Camera geometry data
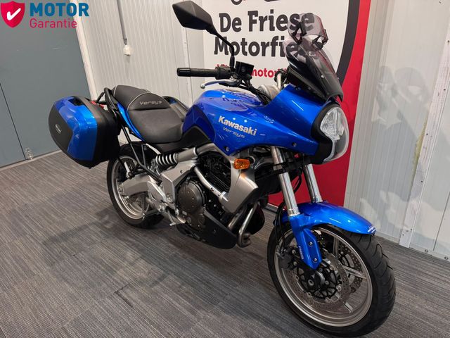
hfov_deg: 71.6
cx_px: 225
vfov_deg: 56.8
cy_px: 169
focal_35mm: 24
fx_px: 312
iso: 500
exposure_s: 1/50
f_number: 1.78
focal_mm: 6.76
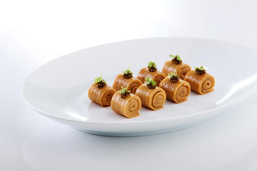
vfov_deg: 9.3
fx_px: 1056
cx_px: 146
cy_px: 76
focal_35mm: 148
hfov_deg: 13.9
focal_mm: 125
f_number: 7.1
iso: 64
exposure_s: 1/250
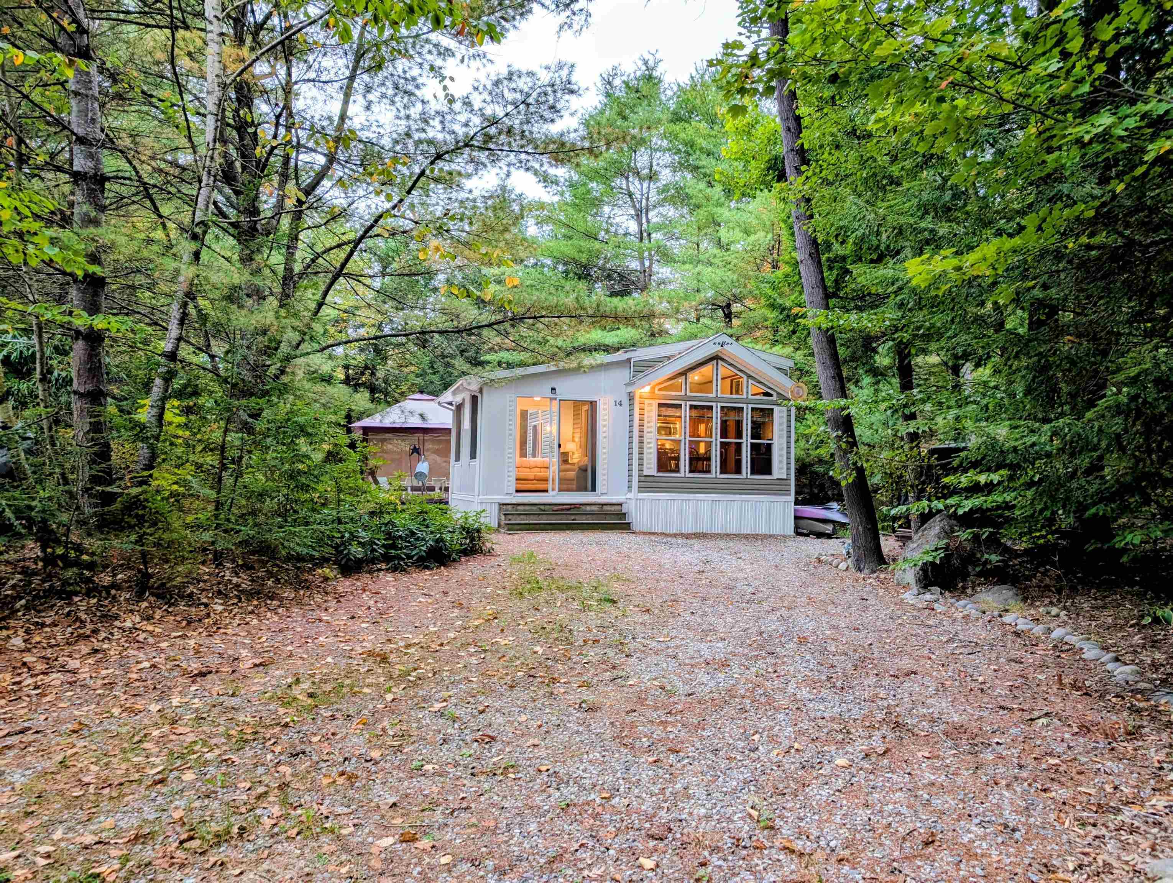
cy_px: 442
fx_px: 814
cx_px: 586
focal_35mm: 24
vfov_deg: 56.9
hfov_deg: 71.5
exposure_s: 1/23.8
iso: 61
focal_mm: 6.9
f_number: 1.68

▶ _WHAT IS EXPECTED_:
Please retype exactly the lines from the line containing "focal_mm: 6.76" through the final line of the records above, inclusive, leaving out any pictures.

▶ _SOLUTION TO THE EXERCISE_:
focal_mm: 6.76
vfov_deg: 9.3
fx_px: 1056
cx_px: 146
cy_px: 76
focal_35mm: 148
hfov_deg: 13.9
focal_mm: 125
f_number: 7.1
iso: 64
exposure_s: 1/250
cy_px: 442
fx_px: 814
cx_px: 586
focal_35mm: 24
vfov_deg: 56.9
hfov_deg: 71.5
exposure_s: 1/23.8
iso: 61
focal_mm: 6.9
f_number: 1.68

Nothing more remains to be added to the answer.